Débarqué en 2001 sur nos écrans, le concept de télé-réalité, inspiré de l'émission anglaise Big Brother, est devenu plus qu'une simple recette pour "faire de l'audimat" : une source d'inspiration pour ados et managers en quête de "nouveauté" autant qu'un terreau dans lequel se développent de nouvelles formes d'interactions sociales, et un modèle d'organisation du collectif. Pour la journaliste Nesrine Briki, la télé-réalité a contaminé le monde du travail, et pas seulement au niveau des conversations autour de la machine à café. Elle note avec malice qu'alors que ces conversations s'essoufflaient, les "réunions d'équipes, les briefings et débriefing, individuels ou de groupe, ressemblaient de plus en plus à […] des émissions de télé-réalité" !

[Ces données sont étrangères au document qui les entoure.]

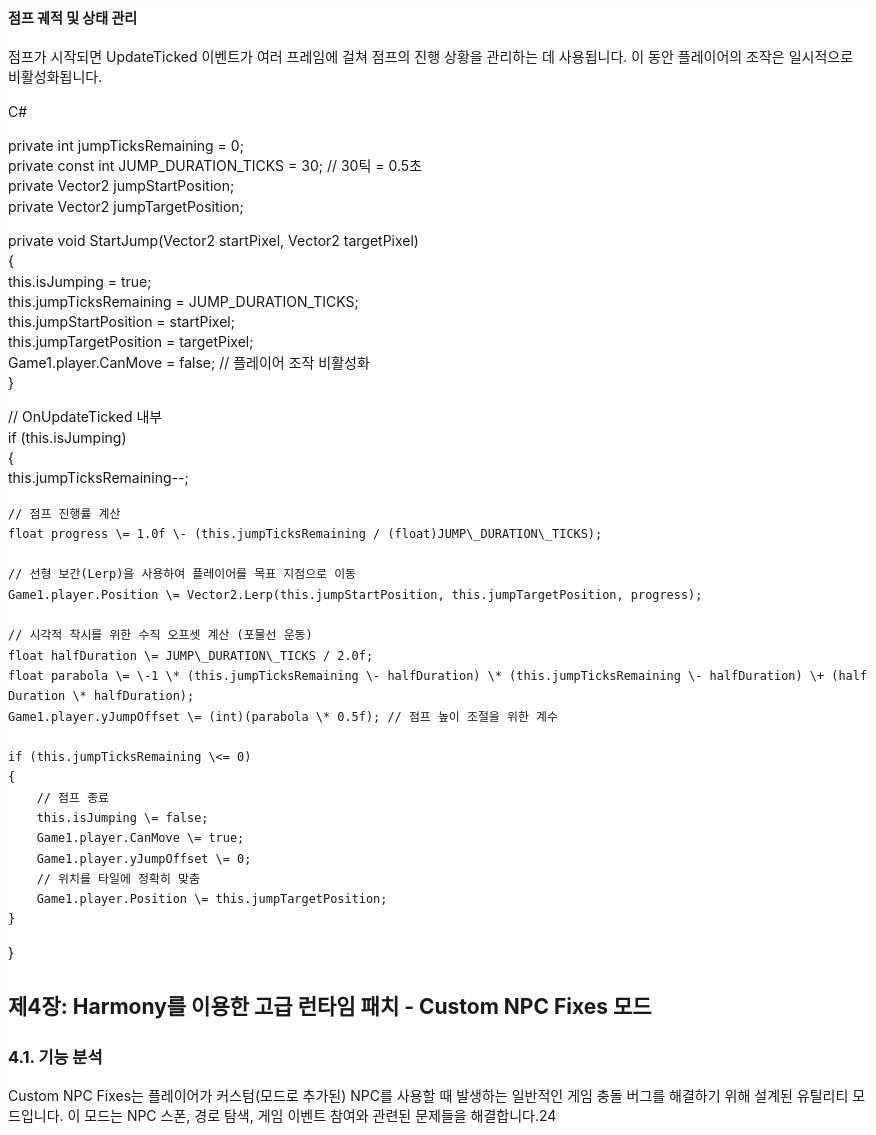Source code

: #### **점프 궤적 및 상태 관리**

점프가 시작되면 UpdateTicked 이벤트가 여러 프레임에 걸쳐 점프의 진행 상황을 관리하는 데 사용됩니다. 이 동안 플레이어의 조작은 일시적으로 비활성화됩니다.

C\#

private int jumpTicksRemaining \= 0;  
private const int JUMP\_DURATION\_TICKS \= 30; // 30틱 \= 0.5초  
private Vector2 jumpStartPosition;  
private Vector2 jumpTargetPosition;

private void StartJump(Vector2 startPixel, Vector2 targetPixel)  
{  
    this.isJumping \= true;  
    this.jumpTicksRemaining \= JUMP\_DURATION\_TICKS;  
    this.jumpStartPosition \= startPixel;  
    this.jumpTargetPosition \= targetPixel;  
    Game1.player.CanMove \= false; // 플레이어 조작 비활성화  
}

// OnUpdateTicked 내부  
if (this.isJumping)  
{  
    this.jumpTicksRemaining--;

    // 점프 진행률 계산  
    float progress \= 1.0f \- (this.jumpTicksRemaining / (float)JUMP\_DURATION\_TICKS);

    // 선형 보간(Lerp)을 사용하여 플레이어를 목표 지점으로 이동  
    Game1.player.Position \= Vector2.Lerp(this.jumpStartPosition, this.jumpTargetPosition, progress);

    // 시각적 착시를 위한 수직 오프셋 계산 (포물선 운동)  
    float halfDuration \= JUMP\_DURATION\_TICKS / 2.0f;  
    float parabola \= \-1 \* (this.jumpTicksRemaining \- halfDuration) \* (this.jumpTicksRemaining \- halfDuration) \+ (halfDuration \* halfDuration);  
    Game1.player.yJumpOffset \= (int)(parabola \* 0.5f); // 점프 높이 조절을 위한 계수

    if (this.jumpTicksRemaining \<= 0)  
    {  
        // 점프 종료  
        this.isJumping \= false;  
        Game1.player.CanMove \= true;  
        Game1.player.yJumpOffset \= 0;  
        // 위치를 타일에 정확히 맞춤  
        Game1.player.Position \= this.jumpTargetPosition;  
    }  
}

## **제4장: Harmony를 이용한 고급 런타임 패치 \- Custom NPC Fixes 모드**

### **4.1. 기능 분석**

Custom NPC Fixes는 플레이어가 커스텀(모드로 추가된) NPC를 사용할 때 발생하는 일반적인 게임 충돌 버그를 해결하기 위해 설계된 유틸리티 모드입니다. 이 모드는 NPC 스폰, 경로 탐색, 게임 이벤트 참여와 관련된 문제들을 해결합니다.24
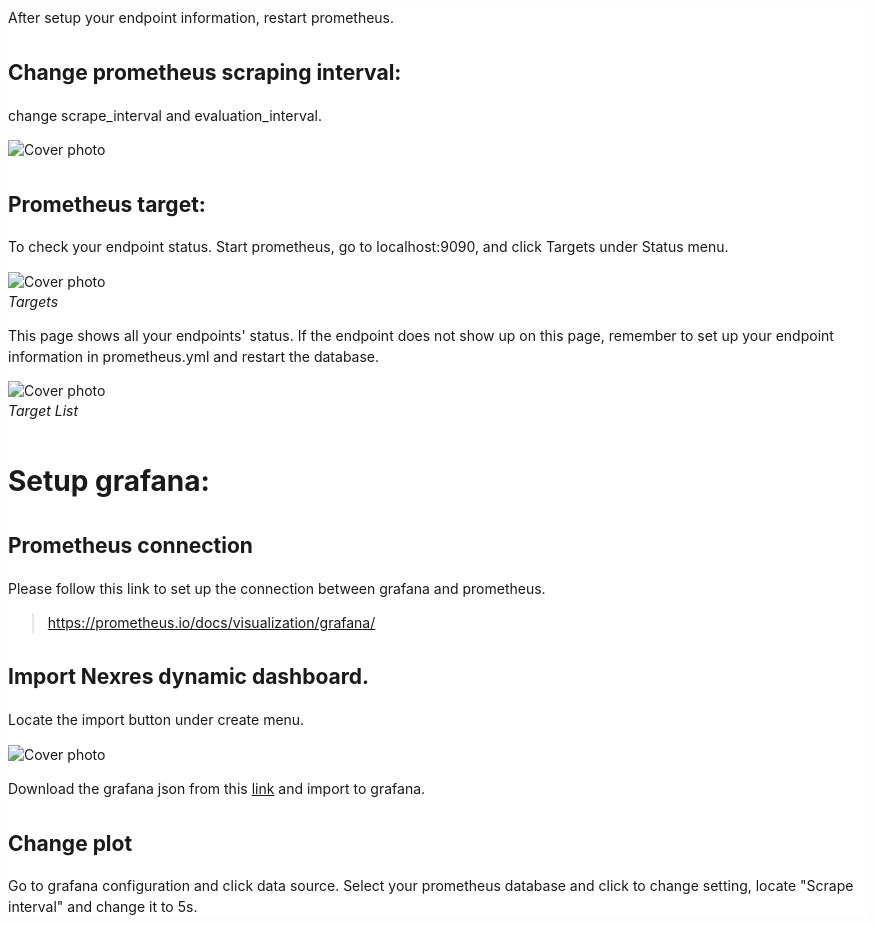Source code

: After setup your endpoint information, restart prometheus.

## Change prometheus scraping interval:
change scrape_interval and evaluation_interval.

<p>
    <img src="{{ site.baseurl }}/assets/images/grafana/yml_interval.png" alt="Cover photo" style="width: 90%"/>
    <br>
</p>

## Prometheus target:
To check your endpoint status. Start prometheus, go to localhost:9090, and click Targets under Status menu.

<p>
    <img src="{{ site.baseurl }}/assets/images/grafana/target.png" alt="Cover photo" style="width: 60%"/>
    <br>
    <em>Targets
    </em>
</p>

This page shows all your endpoints' status. If the endpoint does not show up on this page, remember to set up your endpoint information in prometheus.yml and restart the database.

<p>
    <img src="{{ site.baseurl }}/assets/images/grafana/target_list.png" alt="Cover photo" style="width: 90%"/>
    <br>
    <em>Target List
    </em>
</p>

# Setup grafana:
## Prometheus connection
Please follow this link to set up the connection between grafana and prometheus. 
> https://prometheus.io/docs/visualization/grafana/

## Import Nexres dynamic dashboard. 
Locate the import button under create menu.

<p>
    <img src="{{ site.baseurl }}/assets/images/grafana/import.png" alt="Cover photo" style="width: 20%"/>
    <br>
</p>

Download the grafana json from this [link](/documents/file/Nexres-1654906717062.json) and import to grafana.

## Change plot 
Go to grafana configuration and click data source. Select your prometheus database and click to change setting, locate "Scrape interval" and change it to 5s.
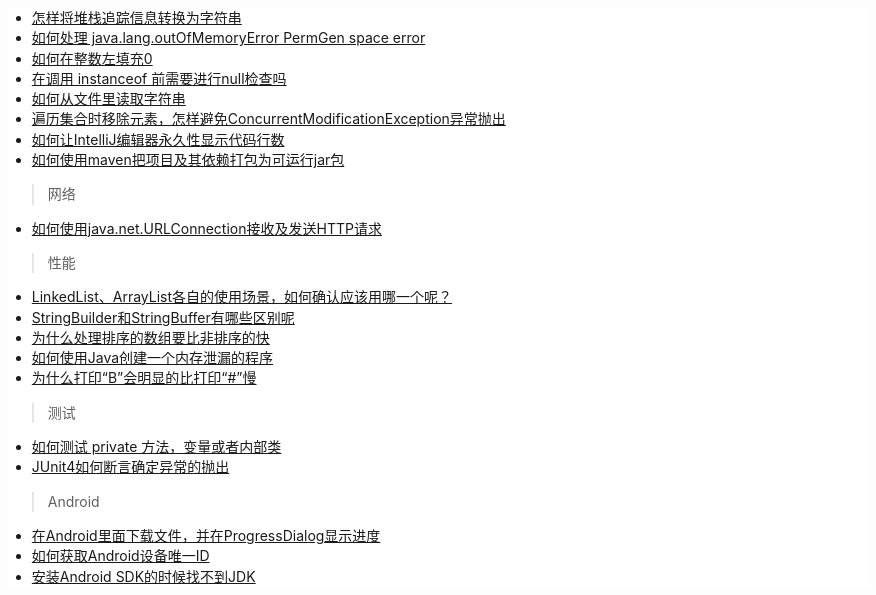 * [怎样将堆栈追踪信息转换为字符串](https://github.com/linpeiyou/stackoverflow-java-top-qa/blob/master/contents/how-can-i-convert-a-stack-trace-to-a-string.md)
* [如何处理 java.lang.outOfMemoryError PermGen space error](https://github.com/linpeiyou/stackoverflow-java-top-qa/blob/master/contents/dealing-with-java-lang-outofmemoryerror-permgen-space-error.md)
* [如何在整数左填充0](https://github.com/linpeiyou/stackoverflow-java-top-qa/blob/master/contents/how-can-i-pad-an-integers-with-zeros-on-the-left.md)
* [在调用 instanceof 前需要进行null检查吗](https://github.com/linpeiyou/stackoverflow-java-top-qa/blob/master/contents/is-null-check-needed-before-calling-instanceof.md)
* [如何从文件里读取字符串](https://github.com/linpeiyou/stackoverflow-java-top-qa/blob/master/contents/how-do-i-create-a-java-string-from-the-contents-of-a-file.md)
* [遍历集合时移除元素，怎样避免ConcurrentModificationException异常抛出](https://github.com/linpeiyou/stackoverflow-java-top-qa/blob/master/contents/iterating-through-a-collection-avoiding-concurrentmodificationexception-when-reiterating-through-a-collection-avoiding-concurrentmodificationexception-when-re.md)
* [如何让IntelliJ编辑器永久性显示代码行数](https://github.com/linpeiyou/stackoverflow-java-top-qa/blob/master/contents/how-can-i-permanently-have-line-numbers-in-intellij.md)
* [如何使用maven把项目及其依赖打包为可运行jar包](https://github.com/linpeiyou/stackoverflow-java-top-qa/blob/master/contents/how-can-i-create-an-executable-jar-with-dependencies-using-maven.md)

> 网络

* [如何使用java.net.URLConnection接收及发送HTTP请求](https://github.com/linpeiyou/stackoverflow-java-top-qa/blob/master/contents/using-java-net-urlconnection-to-fire-and-handle-http-requests.md)

> 性能

* [LinkedList、ArrayList各自的使用场景，如何确认应该用哪一个呢？](https://github.com/linpeiyou/stackoverflow-java-top-qa/blob/master/contents/when-to-use-linkedlist-over-arraylist.md)
* [StringBuilder和StringBuffer有哪些区别呢](https://github.com/linpeiyou/stackoverflow-java-top-qa/blob/master/contents/stringbuilder-and-stringbuffer.md)
* [为什么处理排序的数组要比非排序的快](https://github.com/linpeiyou/stackoverflow-java-top-qa/blob/master/contents/why-is-processing-a-sorted-array-faster-than-an-unsorted-array.md)
* [如何使用Java创建一个内存泄漏的程序](https://github.com/linpeiyou/stackoverflow-java-top-qa/blob/master/contents/creating-a-memory-leak-with-java.md)
* [为什么打印“B”会明显的比打印“#”慢](https://github.com/linpeiyou/stackoverflow-java-top-qa/blob/master/contents/why-is-printing-b-dramatically-slower-than-printing.md)

> 测试

* [如何测试 private 方法，变量或者内部类](https://github.com/linpeiyou/stackoverflow-java-top-qa/blob/master/contents/how-to-test-a-class-that-has-private-methods-fields-or-inner-classes.md)
* [JUnit4如何断言确定异常的抛出](https://github.com/linpeiyou/stackoverflow-java-top-qa/blob/master/contents/how-do-you-assert-that-a-certain-exception-is-thrown-in-junit-4-tests.md)

> Android

* [在Android里面下载文件，并在ProgressDialog显示进度](https://github.com/linpeiyou/stackoverflow-java-top-qa/blob/master/contents/download-a-file-with-android-and-showing-the-progress-in-a-progressdialog.md)
* [如何获取Android设备唯一ID](https://github.com/linpeiyou/stackoverflow-java-top-qa/blob/master/contents/is-there-a-unique-android-device-id.md)
* [安装Android SDK的时候找不到JDK](https://github.com/linpeiyou/stackoverflow-java-top-qa/blob/master/contents/android-sdk-installation-doesnt-find-jdk.md)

Ce concept, qui prétendait faire entrer la réalité dans le spectacle télévisuel, a-t-il paradoxalement fait entrer le spectacle (et les codes, les valeurs, la représentation du monde) de la télévision dans notre vie de tous les jours ? L'idée tient la route, si l'on considère le nombre de personnes qui ont partagé la dernière vidéo virale issue de ce vivier (Nabila s'offusquant du fait qu'une fille pouvait ne pas avoir emmené de shampoing : "Non, mais allo"), ou plus généralement, si l'on considère le nombre d'expressions, de concepts et d'images qui ont envahi nos cultures après avoir été formulés dans ce genre d'émissions. Des Loft-Story, qui pouvaient capter 70 % des parts d'audience (mieux qu'un PSG-Barça) aux Koh-Lanta en passant par les Fear Factor, Un dîner presque parfait ou D&Co, tous les essais ont débouché sur une nouvelle vague de surprises et d'incompréhensions.
Une lente mais inéluctable conquête de la "vrai vie" est en cours
Dans le langage qu'on emploie, la "télé-culture" est partout. Les expressions des candidats et des animateurs de ces émissions nous font rire, puis on s'en sert, en riant toujours, pour enfin oublier d'où elles viennent et nous en servir, mais sans rire. Ces mots ou expressions rassemblés par Télérama dans un article du 25/07/2011, mis à jour le 29/03/2012 vous rappelleront peut-être quelque chose, mais il y a malheureusement de fortes chances pour que vous ne vous souveniez pas d'où ils viennent : "Aventure" : "utilisé pour qualifier n'importe quel passage sur le petit écran" ; "Aventure humaine" : "dérivé émotionnel d'Aventure, utilisé pour n'importe quelle expérience télévisuelle faite de rencontres", […] ; et ainsi de suite jusqu'à "Univers" : "mot-clé constitutif de la personnalité " ; en passant par "c'est que du bonheur", "conte de fée", "être/rester soi-même" et bien sûr, le fameux : "rien lâcher, tout donner".
De même, les méthodes de management avec lesquelles on travaille se sont progressivement rapprochées des "épreuves" auxquelles doivent se plier les participants à ces émissions. Comme le cite la journaliste Nesrine Briki, les "concordances lexicales et sémantiques" sont les mêmes : un CDD ou une période d'essai devient "une aventure" où il ne faut "rien lâcher, tout donner". Les objectifs chiffrés sont un "challenge" permettant à celui qui le relève "d'aller au bout de lui-même". Et alors, c'est "que du bonheur !".
Un autre point sur lequel le monde de l'entreprise se met à ressembler aux émissions de télé-réalité, c'est l'entretien d'embauche collectif. Ceux-ci se développent à vitesse grand V dans le secteur tertiaire, et peut faire penser à une séance de psychodrame ou à un exercice d'improvisation dans un cours de théâtre… En tout cas, il est souvent plus proche du "casting" que de l'entretien. Et la prestation demandée, souvent plus proche de la performance d'acteur que de la vraie démonstration de ses capacités.
D'ailleurs, l'auteur note très pertinemment que l'expression "savoir-faire", qui qualifiait le summum du professionnalisme, tend à disparaître des vocabulaires pour être remplacé par "savoir-être", ce qui pour elle est très symptomatique de l'évolution des mentalités dans la sphère professionnelle. C'est là qu'on voit le lien entre le culte actuel de la compétitivité et ces émissions où les candidats sont en concurrence pour un trophée. Même si la relation de cause à effet n'est pas aussi évidente, on sent qu'on est encore pour longtemps dans une société où la compétition et le spectacle seront les deux mamelles de la réussite.